Pourtant, cette dynamique de changement inédite est aujourd'hui en panne. L'Etat est dans l'incapacité de "transformer l'essai", ce pour une raison simple : aucune des trois orientations mises en avant n'est réaliste, susceptibles d'être mises en œuvre.
UNE NÉCESSAIRE RÉVISION STRATÉGIQUE
En conditionnant l'ouverture mondiale du Grand Paris à son débouché maritime au Havre, le précédent gouvernement s'inscrivait certes dans les pas de Louis-XIV et de Napoléon, mais jouait en réalité perdant : le port de Paris est et sera durablement la "range" Nord, d'Anvers à Rotterdam. En revanche, pour affirmer la place de Paris dans le monde, un autre enjeu est décisif : comment renouveler les interdépendances historiques entre Paris et les grandes villes françaises, structurer une "métropole France" intégrée à même d'assurer un leadership en Europe ?
L'hypothèse d'une métropole dense organisée autour du métro en rocade est tout aussi irréaliste. D'une part, toutes les études et expériences étrangères montrent que le report modal sera modeste et que les déplacements en voiture resteront dominants. Et surtout comment imaginer construire, tel que prévu la moitié du 1,4 millions de logements programmés en vingt ans sur Paris et la petite couronne ? Il faudrait y accroître la densité de 25 % ! La qualité de vie dans le Grand Paris nécessite en fait de s'intéresser simultanément au fonctionnement du nouveau métro, des RER et des axes routiers et de penser la métropole dans sa globalité, y compris la grande couronne et la diversité d'offres résidentielles qu'elle autorise.

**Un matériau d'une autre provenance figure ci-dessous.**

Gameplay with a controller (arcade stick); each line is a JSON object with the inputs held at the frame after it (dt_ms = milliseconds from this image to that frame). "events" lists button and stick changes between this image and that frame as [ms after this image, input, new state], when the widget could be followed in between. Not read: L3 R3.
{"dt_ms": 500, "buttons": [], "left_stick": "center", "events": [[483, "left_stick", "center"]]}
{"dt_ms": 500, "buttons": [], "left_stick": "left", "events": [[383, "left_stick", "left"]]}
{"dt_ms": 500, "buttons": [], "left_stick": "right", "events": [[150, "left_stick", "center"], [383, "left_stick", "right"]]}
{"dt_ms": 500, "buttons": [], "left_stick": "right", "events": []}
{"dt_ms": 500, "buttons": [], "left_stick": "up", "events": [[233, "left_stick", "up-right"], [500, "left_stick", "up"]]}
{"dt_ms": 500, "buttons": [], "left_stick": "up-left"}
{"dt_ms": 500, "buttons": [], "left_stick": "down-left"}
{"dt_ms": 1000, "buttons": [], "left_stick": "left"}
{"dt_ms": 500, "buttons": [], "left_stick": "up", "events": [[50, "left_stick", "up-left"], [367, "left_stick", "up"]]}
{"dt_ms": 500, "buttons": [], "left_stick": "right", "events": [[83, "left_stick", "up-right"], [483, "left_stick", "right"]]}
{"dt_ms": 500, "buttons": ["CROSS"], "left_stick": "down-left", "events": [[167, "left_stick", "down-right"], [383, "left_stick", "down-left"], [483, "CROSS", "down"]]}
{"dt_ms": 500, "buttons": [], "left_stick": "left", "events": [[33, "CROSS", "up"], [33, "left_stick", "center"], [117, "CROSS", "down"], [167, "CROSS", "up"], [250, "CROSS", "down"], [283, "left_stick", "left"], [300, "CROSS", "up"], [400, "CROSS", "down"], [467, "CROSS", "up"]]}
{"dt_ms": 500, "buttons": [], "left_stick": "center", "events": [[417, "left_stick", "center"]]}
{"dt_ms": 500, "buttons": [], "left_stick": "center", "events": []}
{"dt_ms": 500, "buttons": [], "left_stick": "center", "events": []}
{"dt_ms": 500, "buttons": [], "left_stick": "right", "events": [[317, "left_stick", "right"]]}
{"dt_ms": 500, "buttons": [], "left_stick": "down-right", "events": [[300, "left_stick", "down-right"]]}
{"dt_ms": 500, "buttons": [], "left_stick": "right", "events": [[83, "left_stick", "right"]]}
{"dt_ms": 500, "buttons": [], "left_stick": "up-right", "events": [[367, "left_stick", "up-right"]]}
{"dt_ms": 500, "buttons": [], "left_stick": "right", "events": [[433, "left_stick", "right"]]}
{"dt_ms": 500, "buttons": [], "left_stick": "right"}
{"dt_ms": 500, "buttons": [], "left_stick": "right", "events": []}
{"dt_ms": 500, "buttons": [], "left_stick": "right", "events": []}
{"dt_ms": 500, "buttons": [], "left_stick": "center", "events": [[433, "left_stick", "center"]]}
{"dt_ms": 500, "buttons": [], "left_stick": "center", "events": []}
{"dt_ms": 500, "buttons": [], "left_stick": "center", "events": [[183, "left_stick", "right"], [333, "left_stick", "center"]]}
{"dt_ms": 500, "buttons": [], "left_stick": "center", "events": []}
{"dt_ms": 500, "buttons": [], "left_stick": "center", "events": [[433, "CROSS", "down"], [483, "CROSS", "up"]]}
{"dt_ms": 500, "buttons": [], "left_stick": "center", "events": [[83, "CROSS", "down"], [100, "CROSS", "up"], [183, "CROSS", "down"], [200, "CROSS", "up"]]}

Enfin, on peut comprendre le caractère rassurant du polycentrisme affiché. En divisant le Grand Paris en une vingtaine de "villes" de 500 000 habitants organisées autour d'un pôle central spécialisé, là dans le cinéma ailleurs dans la logistique ou les biotechnologiques, chacun pourrait retrouver les repères de la ville du XXe siècle. Mais la nostalgie ne fait pas projet. Si Evry n'est en rien comparable à Grenoble en dépit des ressemblances économiques ou sociales, c'est que l'une reste une agglomération relativement autonome tandis que l'autre est intégrée dans un système complexe, la métropole. Le développement métropolitain ne peut se réduire à l'addition de territoires spécialisés. Il faut avant tout développer les synergies fonctionnelles entre des territoires de plus en plus interdépendants. C'est sur le métabolisme métropolitain dans sa globalité, avec tous ses réseaux et ses "hubs" techniques, économiques ou sociaux qu'il faut agir.
Structurer la métropole France, aménager la ville cohérente, optimiser le métabolisme métropolitain : ce n'est pas seulement de moyens financiers dont le Grand Paris a besoin. Pour passer de l'acte I de la mobilisation réussie à l'acte II de l'action efficace, c'est une véritable stratégie métropolitaine qu'il faut maintenant produire. Un chantier que le gouvernement ne peut laisser en friche.